### [Data extracts]
....

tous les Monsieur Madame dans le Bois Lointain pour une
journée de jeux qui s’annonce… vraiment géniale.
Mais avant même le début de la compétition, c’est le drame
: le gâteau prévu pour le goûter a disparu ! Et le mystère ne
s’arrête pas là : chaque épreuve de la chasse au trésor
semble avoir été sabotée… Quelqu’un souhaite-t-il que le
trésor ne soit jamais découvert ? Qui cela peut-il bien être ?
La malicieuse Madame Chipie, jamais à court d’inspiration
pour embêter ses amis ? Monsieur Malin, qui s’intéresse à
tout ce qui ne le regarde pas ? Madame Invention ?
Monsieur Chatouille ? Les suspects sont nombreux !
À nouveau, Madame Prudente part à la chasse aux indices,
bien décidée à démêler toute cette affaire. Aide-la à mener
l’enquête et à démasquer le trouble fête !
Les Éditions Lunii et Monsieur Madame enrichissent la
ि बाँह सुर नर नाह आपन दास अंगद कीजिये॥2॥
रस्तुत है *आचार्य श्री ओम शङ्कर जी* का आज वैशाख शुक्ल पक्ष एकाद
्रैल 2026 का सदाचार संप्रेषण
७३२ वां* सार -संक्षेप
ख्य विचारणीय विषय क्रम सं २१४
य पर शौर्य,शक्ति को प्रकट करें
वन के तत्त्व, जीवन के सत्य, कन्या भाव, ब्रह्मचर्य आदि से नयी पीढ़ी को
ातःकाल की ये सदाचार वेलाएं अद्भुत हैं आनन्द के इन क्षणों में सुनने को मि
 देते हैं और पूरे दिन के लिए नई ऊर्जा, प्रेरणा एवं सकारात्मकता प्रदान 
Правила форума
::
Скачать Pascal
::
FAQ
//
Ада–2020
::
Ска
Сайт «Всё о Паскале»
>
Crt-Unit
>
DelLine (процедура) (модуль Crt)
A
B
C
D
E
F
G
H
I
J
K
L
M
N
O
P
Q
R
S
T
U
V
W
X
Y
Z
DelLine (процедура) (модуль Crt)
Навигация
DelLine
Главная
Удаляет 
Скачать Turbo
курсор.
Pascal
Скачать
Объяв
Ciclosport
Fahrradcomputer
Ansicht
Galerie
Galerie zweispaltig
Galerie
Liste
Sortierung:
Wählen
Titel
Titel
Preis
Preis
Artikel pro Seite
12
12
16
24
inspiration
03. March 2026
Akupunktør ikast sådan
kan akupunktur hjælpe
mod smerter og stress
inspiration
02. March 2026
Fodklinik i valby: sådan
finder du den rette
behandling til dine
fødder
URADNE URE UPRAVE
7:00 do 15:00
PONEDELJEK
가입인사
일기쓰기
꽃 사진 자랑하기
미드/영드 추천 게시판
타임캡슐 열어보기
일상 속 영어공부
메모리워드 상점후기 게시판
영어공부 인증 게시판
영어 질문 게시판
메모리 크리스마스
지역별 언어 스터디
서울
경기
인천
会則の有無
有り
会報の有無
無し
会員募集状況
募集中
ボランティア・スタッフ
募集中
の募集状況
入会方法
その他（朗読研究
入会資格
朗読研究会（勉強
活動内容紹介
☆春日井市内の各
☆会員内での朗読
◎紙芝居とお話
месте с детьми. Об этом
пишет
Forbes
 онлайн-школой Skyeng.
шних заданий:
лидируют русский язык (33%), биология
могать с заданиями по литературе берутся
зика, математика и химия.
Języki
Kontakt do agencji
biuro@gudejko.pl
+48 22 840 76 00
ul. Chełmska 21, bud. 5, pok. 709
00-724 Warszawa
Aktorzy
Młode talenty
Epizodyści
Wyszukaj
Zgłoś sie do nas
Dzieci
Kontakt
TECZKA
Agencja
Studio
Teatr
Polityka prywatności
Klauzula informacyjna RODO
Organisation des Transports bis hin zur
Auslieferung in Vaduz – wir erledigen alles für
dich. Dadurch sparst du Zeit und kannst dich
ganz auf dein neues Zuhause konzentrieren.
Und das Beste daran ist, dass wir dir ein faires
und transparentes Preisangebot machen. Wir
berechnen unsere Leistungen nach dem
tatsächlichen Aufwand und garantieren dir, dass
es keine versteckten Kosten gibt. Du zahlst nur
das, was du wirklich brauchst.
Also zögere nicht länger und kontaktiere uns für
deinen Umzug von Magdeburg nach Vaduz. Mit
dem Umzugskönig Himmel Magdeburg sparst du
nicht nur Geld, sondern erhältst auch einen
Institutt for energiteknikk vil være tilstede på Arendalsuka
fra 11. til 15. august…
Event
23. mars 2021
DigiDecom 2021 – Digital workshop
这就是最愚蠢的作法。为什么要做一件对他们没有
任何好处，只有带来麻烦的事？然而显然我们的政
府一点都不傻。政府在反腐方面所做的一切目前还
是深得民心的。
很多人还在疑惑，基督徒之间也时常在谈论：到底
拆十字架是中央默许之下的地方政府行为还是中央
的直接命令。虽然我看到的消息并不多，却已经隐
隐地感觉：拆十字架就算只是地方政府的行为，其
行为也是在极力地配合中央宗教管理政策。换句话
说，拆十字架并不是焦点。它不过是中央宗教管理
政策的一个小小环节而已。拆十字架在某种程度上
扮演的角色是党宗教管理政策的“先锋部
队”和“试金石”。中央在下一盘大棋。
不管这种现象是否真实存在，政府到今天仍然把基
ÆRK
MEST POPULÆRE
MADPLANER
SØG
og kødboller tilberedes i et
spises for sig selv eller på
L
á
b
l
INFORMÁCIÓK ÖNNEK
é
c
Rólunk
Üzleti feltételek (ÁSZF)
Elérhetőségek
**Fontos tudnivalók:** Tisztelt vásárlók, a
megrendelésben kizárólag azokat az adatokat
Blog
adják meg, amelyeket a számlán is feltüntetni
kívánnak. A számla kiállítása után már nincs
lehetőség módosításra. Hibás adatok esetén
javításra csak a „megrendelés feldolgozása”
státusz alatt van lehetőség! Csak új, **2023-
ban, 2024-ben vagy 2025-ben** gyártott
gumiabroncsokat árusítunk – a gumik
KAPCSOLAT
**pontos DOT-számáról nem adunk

....

### [Work order]
Quote exactly the stretch of lines above that starts at the first one and ends at the line with "semble avoir été", and nothing beyond it.

### [Response area]
tous les Monsieur Madame dans le Bois Lointain pour une
journée de jeux qui s’annonce… vraiment géniale.
Mais avant même le début de la compétition, c’est le drame
: le gâteau prévu pour le goûter a disparu ! Et le mystère ne
s’arrête pas là : chaque épreuve de la chasse au trésor
semble avoir été sabotée… Quelqu’un souhaite-t-il que le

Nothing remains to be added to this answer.